WHAT NEEDS TO BE DONE:
Using the material below, print the line that contains "Our Support", the line that contains "All three Avalanche ETF proposals from", and every line in between, exactly and nothing else.

DATA TO PROCESS:

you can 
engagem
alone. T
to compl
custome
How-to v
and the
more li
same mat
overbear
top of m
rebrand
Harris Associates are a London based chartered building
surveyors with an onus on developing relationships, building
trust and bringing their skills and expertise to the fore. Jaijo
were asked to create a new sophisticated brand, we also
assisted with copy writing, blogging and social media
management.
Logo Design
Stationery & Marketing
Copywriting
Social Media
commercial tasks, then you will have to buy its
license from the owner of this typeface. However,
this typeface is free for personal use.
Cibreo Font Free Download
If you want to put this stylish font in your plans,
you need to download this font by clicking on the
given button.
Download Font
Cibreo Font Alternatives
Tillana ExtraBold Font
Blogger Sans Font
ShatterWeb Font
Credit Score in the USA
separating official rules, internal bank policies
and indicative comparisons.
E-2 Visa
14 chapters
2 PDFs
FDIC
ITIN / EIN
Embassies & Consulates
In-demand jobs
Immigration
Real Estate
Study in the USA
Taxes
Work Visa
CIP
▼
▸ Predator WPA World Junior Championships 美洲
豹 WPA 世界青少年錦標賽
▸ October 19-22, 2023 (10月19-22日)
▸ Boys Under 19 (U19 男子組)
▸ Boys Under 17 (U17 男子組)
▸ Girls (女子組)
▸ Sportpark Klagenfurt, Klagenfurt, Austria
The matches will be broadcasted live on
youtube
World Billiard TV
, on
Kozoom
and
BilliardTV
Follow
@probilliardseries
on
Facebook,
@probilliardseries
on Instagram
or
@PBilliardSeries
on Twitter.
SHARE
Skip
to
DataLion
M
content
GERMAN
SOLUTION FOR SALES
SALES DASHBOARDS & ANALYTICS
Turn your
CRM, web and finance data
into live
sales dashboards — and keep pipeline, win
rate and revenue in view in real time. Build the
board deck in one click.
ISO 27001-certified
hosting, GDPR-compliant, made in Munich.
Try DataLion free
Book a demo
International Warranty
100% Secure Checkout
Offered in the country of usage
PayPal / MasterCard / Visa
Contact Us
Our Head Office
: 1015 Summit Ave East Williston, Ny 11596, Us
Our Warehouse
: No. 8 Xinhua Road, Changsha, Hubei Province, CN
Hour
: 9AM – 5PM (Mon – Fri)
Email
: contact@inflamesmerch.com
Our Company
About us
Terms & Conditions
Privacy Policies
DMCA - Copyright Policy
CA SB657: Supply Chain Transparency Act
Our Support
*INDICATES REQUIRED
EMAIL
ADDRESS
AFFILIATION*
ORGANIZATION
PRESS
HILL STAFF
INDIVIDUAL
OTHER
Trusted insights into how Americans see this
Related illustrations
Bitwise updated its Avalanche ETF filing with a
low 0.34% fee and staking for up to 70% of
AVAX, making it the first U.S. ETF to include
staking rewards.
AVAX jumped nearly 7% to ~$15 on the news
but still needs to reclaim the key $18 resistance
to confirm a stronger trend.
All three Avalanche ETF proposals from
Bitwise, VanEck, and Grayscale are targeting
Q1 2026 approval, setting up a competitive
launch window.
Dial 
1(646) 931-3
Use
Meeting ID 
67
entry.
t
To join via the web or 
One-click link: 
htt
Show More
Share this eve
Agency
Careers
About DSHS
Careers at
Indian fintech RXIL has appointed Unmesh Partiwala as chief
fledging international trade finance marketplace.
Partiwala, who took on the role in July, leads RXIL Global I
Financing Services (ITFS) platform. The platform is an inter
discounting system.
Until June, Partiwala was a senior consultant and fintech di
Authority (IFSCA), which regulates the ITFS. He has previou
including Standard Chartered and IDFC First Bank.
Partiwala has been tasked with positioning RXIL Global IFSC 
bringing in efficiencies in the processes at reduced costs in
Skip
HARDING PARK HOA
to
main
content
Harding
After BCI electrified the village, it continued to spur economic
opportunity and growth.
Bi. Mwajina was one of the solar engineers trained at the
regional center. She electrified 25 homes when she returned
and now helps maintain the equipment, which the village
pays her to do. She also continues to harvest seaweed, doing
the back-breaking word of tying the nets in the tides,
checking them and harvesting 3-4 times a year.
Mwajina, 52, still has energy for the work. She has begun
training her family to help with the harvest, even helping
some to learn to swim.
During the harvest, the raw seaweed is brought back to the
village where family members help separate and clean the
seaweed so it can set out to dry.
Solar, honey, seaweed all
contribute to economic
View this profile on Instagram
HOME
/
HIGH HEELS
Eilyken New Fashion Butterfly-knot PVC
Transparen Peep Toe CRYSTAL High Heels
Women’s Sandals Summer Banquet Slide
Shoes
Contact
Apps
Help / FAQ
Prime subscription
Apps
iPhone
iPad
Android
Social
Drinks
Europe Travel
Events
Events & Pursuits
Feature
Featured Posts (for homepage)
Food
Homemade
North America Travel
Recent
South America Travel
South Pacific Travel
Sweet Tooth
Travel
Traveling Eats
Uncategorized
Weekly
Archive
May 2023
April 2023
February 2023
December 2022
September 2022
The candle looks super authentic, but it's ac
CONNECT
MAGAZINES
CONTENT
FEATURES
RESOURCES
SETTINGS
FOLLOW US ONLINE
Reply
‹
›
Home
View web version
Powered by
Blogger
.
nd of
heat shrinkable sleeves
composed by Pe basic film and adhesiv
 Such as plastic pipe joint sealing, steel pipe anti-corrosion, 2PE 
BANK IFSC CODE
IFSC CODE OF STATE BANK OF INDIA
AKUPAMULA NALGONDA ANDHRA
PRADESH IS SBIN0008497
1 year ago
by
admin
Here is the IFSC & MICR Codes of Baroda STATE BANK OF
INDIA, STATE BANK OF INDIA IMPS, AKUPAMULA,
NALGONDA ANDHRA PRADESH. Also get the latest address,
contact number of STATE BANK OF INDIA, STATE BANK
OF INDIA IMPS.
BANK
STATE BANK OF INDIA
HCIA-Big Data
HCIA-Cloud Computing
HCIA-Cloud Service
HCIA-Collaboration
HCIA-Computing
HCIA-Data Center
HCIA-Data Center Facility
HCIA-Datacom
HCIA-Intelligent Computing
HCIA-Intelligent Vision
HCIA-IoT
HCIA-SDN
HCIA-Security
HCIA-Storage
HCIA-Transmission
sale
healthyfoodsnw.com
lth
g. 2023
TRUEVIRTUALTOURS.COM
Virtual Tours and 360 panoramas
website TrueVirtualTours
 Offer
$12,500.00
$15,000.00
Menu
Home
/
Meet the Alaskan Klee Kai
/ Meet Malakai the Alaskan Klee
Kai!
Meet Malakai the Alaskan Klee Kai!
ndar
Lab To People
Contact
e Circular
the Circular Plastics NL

EXERCISE RESPONSE:
Our Support
*INDICATES REQUIRED
EMAIL
ADDRESS
AFFILIATION*
ORGANIZATION
PRESS
HILL STAFF
INDIVIDUAL
OTHER
Trusted insights into how Americans see this
Related illustrations
Bitwise updated its Avalanche ETF filing with a
low 0.34% fee and staking for up to 70% of
AVAX, making it the first U.S. ETF to include
staking rewards.
AVAX jumped nearly 7% to ~$15 on the news
but still needs to reclaim the key $18 resistance
to confirm a stronger trend.
All three Avalanche ETF proposals from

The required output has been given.